| INSTRUCTIONS TO FOLLOW |
Could you print every line from the first one of the records below through the line containing "Hellas? Dort lauern an", with both included and nothing else?

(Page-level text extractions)
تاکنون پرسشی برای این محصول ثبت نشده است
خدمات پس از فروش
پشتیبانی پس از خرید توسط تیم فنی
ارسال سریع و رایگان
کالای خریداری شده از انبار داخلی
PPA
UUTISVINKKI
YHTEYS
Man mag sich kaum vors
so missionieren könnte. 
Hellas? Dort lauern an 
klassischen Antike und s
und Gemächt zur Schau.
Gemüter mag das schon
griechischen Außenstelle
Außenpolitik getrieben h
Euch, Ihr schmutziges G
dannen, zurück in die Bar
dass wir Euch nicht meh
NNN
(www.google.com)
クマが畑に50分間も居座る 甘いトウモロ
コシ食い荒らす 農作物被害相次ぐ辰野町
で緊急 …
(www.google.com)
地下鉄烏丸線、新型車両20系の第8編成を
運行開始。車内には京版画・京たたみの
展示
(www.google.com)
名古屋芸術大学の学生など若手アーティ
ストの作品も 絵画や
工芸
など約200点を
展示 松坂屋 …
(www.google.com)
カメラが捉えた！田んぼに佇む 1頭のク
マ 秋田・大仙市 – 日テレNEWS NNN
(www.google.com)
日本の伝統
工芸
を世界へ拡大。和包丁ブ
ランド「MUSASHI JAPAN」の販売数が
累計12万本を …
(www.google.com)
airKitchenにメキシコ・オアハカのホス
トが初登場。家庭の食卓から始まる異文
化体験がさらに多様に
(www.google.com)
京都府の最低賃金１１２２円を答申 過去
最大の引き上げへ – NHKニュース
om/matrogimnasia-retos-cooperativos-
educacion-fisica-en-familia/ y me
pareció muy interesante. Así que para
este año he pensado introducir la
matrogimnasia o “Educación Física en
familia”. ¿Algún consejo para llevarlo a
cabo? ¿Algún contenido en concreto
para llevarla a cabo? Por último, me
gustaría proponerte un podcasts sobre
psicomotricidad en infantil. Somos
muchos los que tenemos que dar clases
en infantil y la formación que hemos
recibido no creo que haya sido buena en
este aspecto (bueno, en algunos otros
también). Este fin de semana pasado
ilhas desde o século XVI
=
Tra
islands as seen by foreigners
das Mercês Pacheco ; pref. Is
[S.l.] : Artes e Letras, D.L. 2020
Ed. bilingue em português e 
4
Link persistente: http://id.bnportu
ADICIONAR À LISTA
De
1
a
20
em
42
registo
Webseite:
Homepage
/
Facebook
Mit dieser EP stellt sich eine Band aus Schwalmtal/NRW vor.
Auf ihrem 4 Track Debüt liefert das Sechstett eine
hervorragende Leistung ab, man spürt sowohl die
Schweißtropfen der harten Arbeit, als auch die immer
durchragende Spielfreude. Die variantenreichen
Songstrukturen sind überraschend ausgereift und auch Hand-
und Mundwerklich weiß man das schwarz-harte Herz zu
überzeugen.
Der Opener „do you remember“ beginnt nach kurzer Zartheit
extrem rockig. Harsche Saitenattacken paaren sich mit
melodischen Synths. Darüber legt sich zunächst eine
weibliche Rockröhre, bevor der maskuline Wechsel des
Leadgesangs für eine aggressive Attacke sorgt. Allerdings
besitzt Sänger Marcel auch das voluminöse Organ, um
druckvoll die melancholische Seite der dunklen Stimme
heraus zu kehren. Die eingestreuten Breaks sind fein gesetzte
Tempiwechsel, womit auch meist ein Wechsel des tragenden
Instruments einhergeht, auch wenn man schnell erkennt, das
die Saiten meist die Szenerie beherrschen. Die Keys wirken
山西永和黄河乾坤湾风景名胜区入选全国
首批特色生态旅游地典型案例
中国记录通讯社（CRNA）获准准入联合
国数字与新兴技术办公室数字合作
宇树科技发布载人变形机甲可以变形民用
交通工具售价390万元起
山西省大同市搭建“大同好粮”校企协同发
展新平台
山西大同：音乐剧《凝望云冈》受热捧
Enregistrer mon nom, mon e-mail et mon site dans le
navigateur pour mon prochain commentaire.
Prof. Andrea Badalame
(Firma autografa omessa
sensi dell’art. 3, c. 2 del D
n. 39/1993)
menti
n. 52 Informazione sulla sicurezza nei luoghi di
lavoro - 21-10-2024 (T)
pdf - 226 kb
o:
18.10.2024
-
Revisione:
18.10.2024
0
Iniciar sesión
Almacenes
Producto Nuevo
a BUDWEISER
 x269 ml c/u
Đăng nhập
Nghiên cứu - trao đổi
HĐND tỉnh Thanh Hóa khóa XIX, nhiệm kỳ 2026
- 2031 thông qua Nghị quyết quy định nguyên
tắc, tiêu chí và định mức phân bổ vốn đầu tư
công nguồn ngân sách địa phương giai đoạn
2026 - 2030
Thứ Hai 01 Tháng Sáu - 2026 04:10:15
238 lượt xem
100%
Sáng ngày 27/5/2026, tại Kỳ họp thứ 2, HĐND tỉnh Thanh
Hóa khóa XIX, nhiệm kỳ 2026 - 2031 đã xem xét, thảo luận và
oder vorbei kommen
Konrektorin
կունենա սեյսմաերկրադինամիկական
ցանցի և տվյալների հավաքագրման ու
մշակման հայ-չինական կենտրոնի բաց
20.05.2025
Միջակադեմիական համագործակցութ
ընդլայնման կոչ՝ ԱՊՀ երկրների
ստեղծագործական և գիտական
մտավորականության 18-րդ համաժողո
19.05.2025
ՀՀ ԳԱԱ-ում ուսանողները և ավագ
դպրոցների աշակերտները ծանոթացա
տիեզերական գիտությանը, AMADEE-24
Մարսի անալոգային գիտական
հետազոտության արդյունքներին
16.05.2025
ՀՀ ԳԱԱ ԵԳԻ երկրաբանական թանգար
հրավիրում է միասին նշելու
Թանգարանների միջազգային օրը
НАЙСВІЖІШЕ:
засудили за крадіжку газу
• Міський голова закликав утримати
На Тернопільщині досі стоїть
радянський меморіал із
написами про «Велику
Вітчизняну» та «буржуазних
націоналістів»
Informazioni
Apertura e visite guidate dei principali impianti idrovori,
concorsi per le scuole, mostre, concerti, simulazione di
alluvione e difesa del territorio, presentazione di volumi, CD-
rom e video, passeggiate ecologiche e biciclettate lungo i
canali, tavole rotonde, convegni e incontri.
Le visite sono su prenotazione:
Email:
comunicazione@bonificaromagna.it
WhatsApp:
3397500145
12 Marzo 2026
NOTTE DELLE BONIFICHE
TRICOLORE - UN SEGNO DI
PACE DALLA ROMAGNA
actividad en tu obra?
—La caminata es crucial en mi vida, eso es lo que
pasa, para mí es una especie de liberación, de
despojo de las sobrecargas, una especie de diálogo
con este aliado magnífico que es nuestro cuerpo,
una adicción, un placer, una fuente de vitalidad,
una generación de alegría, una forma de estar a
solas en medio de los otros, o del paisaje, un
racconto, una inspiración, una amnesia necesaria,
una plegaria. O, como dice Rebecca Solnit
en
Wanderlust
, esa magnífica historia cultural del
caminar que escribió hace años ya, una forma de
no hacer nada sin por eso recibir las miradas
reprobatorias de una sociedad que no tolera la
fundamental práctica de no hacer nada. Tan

| REPLY |
تاکنون پرسشی برای این محصول ثبت نشده است
خدمات پس از فروش
پشتیبانی پس از خرید توسط تیم فنی
ارسال سریع و رایگان
کالای خریداری شده از انبار داخلی
PPA
UUTISVINKKI
YHTEYS
Man mag sich kaum vors
so missionieren könnte. 
Hellas? Dort lauern an 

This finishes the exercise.